(WORK INSTRUCTION): Once you reach the line containing "M1863 532 1854 544 1828 563 1836 551Z" in the data below, restate each line word for word up to and including the one containing "M1053 6H1266L1357 219".

(MATERIALS PROVIDED):
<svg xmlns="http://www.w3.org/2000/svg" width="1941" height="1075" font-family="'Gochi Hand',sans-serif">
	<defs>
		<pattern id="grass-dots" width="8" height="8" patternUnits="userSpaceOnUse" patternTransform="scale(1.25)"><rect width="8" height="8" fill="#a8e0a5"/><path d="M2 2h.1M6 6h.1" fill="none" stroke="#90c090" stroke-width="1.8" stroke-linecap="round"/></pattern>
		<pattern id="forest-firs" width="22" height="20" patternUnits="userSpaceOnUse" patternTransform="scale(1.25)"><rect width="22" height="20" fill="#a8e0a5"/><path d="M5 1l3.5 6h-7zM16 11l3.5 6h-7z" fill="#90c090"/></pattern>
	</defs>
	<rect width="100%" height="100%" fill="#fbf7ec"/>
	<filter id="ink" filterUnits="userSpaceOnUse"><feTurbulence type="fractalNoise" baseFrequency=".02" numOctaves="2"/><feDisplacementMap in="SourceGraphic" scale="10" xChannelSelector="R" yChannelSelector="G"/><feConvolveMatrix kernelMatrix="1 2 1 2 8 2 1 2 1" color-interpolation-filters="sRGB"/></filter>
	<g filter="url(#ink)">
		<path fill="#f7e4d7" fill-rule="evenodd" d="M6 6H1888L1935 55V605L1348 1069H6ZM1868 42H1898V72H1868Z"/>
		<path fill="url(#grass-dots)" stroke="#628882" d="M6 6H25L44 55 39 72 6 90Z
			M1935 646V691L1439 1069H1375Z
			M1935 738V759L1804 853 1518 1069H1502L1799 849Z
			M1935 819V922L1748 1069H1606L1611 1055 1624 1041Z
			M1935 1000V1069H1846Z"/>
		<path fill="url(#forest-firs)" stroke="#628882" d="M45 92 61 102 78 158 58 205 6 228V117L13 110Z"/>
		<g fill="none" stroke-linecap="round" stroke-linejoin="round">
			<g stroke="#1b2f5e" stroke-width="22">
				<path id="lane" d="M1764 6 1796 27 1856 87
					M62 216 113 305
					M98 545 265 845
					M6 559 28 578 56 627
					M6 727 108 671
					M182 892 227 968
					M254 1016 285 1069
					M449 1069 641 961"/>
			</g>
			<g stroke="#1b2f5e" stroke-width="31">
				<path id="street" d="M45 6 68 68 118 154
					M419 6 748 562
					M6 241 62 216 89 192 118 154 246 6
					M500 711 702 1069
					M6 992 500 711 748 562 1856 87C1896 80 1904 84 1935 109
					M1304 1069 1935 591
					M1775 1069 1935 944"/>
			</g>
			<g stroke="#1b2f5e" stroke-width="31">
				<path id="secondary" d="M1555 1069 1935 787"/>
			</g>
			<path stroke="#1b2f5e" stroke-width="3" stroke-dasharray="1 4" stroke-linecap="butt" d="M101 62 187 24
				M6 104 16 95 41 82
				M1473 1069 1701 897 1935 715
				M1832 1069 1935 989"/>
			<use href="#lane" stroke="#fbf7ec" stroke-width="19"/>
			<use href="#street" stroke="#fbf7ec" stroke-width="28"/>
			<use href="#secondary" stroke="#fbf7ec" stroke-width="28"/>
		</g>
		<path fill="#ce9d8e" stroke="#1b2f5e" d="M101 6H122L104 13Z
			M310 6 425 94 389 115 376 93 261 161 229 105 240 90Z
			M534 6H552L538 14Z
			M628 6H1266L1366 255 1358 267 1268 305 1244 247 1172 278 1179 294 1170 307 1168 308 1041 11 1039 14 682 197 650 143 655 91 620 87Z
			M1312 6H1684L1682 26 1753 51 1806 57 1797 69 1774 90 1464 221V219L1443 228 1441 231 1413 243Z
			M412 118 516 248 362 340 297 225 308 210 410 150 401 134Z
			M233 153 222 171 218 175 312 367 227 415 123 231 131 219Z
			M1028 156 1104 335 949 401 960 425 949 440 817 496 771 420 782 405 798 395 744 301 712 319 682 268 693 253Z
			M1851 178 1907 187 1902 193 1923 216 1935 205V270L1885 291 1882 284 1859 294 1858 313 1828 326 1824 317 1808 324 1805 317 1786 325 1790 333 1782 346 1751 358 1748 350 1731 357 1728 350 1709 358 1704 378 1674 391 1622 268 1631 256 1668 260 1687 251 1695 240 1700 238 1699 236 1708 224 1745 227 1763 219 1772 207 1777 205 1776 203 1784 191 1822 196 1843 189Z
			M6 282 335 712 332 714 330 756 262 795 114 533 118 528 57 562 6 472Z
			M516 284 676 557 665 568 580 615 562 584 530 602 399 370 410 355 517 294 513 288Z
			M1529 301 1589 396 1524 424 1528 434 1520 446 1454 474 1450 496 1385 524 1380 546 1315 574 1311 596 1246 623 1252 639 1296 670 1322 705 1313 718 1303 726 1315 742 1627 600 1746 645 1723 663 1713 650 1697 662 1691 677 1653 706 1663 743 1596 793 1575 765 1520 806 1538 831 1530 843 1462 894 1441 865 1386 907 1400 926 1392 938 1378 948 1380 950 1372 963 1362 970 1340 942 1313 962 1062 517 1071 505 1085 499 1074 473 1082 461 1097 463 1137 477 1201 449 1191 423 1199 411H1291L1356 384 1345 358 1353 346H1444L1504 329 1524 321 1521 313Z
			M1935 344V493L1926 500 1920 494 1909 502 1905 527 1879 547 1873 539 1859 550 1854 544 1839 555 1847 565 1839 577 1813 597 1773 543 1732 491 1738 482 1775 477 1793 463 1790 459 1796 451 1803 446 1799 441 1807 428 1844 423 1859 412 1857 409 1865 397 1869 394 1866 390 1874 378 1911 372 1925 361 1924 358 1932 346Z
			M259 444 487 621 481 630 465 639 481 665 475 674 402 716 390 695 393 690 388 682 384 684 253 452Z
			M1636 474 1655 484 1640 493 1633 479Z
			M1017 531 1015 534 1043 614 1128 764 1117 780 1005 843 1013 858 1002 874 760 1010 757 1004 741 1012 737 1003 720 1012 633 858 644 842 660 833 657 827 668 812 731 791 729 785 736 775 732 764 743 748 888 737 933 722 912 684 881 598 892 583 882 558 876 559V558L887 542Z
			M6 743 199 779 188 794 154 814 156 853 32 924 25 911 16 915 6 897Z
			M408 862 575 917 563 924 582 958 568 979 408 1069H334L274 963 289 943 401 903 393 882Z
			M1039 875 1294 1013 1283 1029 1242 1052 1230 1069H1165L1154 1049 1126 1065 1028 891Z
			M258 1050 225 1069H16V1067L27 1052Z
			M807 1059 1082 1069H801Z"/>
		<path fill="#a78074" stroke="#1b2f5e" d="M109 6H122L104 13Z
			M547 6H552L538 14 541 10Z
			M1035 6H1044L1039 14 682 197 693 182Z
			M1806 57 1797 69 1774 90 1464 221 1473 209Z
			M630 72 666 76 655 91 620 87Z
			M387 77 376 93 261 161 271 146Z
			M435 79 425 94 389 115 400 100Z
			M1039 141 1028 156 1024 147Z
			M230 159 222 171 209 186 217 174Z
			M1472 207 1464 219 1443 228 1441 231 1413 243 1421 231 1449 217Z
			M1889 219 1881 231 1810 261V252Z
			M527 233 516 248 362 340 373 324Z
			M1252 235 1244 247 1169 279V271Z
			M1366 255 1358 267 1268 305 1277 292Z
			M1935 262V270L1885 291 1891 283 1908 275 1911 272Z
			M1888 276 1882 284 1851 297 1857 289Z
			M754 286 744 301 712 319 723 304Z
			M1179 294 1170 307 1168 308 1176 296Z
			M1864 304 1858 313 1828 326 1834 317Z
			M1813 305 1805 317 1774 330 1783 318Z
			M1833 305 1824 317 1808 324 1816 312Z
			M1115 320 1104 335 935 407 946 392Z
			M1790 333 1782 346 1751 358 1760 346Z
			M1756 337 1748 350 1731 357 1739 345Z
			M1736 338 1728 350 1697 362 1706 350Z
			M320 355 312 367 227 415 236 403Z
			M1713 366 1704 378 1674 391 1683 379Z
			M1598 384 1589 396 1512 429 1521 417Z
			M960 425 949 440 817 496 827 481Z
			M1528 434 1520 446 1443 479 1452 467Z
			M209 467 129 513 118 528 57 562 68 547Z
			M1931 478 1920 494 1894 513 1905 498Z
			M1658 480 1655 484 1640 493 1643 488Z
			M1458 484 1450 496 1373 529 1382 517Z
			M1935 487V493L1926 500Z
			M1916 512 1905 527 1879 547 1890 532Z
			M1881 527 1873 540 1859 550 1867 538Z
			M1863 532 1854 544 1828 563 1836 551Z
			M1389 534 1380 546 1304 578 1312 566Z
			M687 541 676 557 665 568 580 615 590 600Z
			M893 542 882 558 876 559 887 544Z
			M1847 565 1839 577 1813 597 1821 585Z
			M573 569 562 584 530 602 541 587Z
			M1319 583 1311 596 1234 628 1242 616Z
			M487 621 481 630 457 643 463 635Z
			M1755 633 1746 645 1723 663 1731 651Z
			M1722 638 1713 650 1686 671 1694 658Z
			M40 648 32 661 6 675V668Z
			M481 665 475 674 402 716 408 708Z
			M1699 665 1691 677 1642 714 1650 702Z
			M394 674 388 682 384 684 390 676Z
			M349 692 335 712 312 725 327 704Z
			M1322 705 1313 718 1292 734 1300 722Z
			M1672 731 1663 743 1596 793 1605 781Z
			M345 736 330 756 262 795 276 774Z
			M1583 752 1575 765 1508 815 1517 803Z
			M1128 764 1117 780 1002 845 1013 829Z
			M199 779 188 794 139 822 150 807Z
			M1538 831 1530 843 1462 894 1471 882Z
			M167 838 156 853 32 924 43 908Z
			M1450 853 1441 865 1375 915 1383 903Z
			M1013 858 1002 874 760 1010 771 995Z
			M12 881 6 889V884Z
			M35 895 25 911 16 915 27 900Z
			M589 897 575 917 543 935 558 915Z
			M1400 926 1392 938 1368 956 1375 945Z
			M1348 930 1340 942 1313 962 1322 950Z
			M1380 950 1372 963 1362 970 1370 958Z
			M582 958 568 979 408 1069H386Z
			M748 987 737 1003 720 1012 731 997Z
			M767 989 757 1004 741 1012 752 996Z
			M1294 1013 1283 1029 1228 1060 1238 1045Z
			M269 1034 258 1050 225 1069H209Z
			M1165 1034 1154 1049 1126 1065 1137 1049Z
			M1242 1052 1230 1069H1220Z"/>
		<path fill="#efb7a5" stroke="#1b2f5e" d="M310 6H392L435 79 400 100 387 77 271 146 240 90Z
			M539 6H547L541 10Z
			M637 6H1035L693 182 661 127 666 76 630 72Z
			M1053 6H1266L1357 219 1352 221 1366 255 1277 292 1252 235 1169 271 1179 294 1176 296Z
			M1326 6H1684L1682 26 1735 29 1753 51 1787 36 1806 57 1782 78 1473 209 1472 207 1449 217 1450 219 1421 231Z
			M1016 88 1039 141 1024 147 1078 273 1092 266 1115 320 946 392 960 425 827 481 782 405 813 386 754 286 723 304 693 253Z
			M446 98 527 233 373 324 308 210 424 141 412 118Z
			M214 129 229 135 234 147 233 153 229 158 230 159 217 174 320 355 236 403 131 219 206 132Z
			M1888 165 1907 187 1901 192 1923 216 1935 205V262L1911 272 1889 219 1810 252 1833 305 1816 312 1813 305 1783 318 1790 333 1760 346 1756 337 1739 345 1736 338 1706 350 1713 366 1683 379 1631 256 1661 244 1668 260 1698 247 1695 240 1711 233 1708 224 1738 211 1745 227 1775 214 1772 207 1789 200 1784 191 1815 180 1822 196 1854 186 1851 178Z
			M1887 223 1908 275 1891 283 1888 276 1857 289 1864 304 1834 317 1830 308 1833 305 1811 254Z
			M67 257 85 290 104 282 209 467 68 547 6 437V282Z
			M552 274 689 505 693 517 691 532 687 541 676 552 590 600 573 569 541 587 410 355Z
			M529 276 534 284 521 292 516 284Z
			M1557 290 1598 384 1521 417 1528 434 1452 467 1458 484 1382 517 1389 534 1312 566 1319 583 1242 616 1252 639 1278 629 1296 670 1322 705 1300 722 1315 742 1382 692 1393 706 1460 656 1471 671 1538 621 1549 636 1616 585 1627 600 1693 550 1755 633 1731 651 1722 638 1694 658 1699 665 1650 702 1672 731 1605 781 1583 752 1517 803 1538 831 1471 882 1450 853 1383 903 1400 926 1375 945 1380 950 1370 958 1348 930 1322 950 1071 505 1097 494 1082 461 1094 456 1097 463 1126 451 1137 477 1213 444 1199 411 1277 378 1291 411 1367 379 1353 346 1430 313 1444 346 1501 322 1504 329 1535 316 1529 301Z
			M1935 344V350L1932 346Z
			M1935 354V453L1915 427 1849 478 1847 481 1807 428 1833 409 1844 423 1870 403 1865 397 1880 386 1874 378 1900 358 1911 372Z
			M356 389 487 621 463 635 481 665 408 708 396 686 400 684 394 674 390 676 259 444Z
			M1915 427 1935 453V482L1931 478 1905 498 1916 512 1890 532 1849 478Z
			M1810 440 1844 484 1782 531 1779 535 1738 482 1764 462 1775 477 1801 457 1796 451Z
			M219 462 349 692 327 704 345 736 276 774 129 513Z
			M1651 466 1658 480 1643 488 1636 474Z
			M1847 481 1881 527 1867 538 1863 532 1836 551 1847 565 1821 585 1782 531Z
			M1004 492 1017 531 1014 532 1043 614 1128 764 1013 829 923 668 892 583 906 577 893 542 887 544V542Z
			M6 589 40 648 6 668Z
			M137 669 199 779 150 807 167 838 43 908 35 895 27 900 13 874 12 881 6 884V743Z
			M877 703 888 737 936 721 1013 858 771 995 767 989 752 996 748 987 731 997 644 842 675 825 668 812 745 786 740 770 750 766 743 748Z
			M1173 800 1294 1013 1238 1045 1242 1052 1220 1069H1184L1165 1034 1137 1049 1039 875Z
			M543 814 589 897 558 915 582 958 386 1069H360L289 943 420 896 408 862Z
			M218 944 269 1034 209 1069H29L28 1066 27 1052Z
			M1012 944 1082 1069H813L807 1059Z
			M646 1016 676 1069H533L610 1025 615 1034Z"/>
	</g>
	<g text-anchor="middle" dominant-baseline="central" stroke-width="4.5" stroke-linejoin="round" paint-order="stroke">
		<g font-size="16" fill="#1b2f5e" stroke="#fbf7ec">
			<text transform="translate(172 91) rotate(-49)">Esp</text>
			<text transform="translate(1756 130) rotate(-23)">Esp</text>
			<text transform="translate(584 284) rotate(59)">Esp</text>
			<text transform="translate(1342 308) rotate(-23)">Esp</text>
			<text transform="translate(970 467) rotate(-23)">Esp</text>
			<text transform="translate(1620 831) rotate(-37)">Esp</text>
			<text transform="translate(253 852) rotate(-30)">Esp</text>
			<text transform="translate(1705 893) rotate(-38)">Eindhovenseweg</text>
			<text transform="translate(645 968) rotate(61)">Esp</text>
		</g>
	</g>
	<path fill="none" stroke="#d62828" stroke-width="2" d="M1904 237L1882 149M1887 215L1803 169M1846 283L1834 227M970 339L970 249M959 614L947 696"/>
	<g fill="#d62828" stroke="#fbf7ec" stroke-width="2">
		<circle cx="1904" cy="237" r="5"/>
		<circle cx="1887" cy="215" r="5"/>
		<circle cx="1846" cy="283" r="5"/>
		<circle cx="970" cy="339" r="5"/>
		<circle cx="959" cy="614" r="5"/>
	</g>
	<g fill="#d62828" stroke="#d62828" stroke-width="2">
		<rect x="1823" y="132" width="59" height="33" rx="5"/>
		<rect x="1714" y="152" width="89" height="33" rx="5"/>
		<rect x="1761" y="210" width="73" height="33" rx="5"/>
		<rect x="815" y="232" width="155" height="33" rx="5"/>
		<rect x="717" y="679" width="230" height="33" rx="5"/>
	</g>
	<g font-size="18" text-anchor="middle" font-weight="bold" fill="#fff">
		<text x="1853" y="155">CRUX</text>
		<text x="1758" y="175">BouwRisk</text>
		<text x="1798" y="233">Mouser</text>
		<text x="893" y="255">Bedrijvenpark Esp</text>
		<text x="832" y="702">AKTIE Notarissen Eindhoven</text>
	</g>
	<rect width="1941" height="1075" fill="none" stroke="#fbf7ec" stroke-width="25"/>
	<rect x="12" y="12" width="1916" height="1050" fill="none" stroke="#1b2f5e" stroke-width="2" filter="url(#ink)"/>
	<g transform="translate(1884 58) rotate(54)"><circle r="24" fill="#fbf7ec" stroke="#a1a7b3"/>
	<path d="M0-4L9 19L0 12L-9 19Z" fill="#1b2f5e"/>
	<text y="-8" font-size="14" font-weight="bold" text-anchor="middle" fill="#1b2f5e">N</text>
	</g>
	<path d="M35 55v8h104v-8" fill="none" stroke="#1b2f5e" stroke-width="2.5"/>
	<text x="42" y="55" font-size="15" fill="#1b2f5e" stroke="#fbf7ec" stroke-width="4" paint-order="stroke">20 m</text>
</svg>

(ANSWER SPACE):
			M1863 532 1854 544 1828 563 1836 551Z
			M1389 534 1380 546 1304 578 1312 566Z
			M687 541 676 557 665 568 580 615 590 600Z
			M893 542 882 558 876 559 887 544Z
			M1847 565 1839 577 1813 597 1821 585Z
			M573 569 562 584 530 602 541 587Z
			M1319 583 1311 596 1234 628 1242 616Z
			M487 621 481 630 457 643 463 635Z
			M1755 633 1746 645 1723 663 1731 651Z
			M1722 638 1713 650 1686 671 1694 658Z
			M40 648 32 661 6 675V668Z
			M481 665 475 674 402 716 408 708Z
			M1699 665 1691 677 1642 714 1650 702Z
			M394 674 388 682 384 684 390 676Z
			M349 692 335 712 312 725 327 704Z
			M1322 705 1313 718 1292 734 1300 722Z
			M1672 731 1663 743 1596 793 1605 781Z
			M345 736 330 756 262 795 276 774Z
			M1583 752 1575 765 1508 815 1517 803Z
			M1128 764 1117 780 1002 845 1013 829Z
			M199 779 188 794 139 822 150 807Z
			M1538 831 1530 843 1462 894 1471 882Z
			M167 838 156 853 32 924 43 908Z
			M1450 853 1441 865 1375 915 1383 903Z
			M1013 858 1002 874 760 1010 771 995Z
			M12 881 6 889V884Z
			M35 895 25 911 16 915 27 900Z
			M589 897 575 917 543 935 558 915Z
			M1400 926 1392 938 1368 956 1375 945Z
			M1348 930 1340 942 1313 962 1322 950Z
			M1380 950 1372 963 1362 970 1370 958Z
			M582 958 568 979 408 1069H386Z
			M748 987 737 1003 720 1012 731 997Z
			M767 989 757 1004 741 1012 752 996Z
			M1294 1013 1283 1029 1228 1060 1238 1045Z
			M269 1034 258 1050 225 1069H209Z
			M1165 1034 1154 1049 1126 1065 1137 1049Z
			M1242 1052 1230 1069H1220Z"/>
		<path fill="#efb7a5" stroke="#1b2f5e" d="M310 6H392L435 79 400 100 387 77 271 146 240 90Z
			M539 6H547L541 10Z
			M637 6H1035L693 182 661 127 666 76 630 72Z
			M1053 6H1266L1357 219 1352 221 1366 255 1277 292 1252 235 1169 271 1179 294 1176 296Z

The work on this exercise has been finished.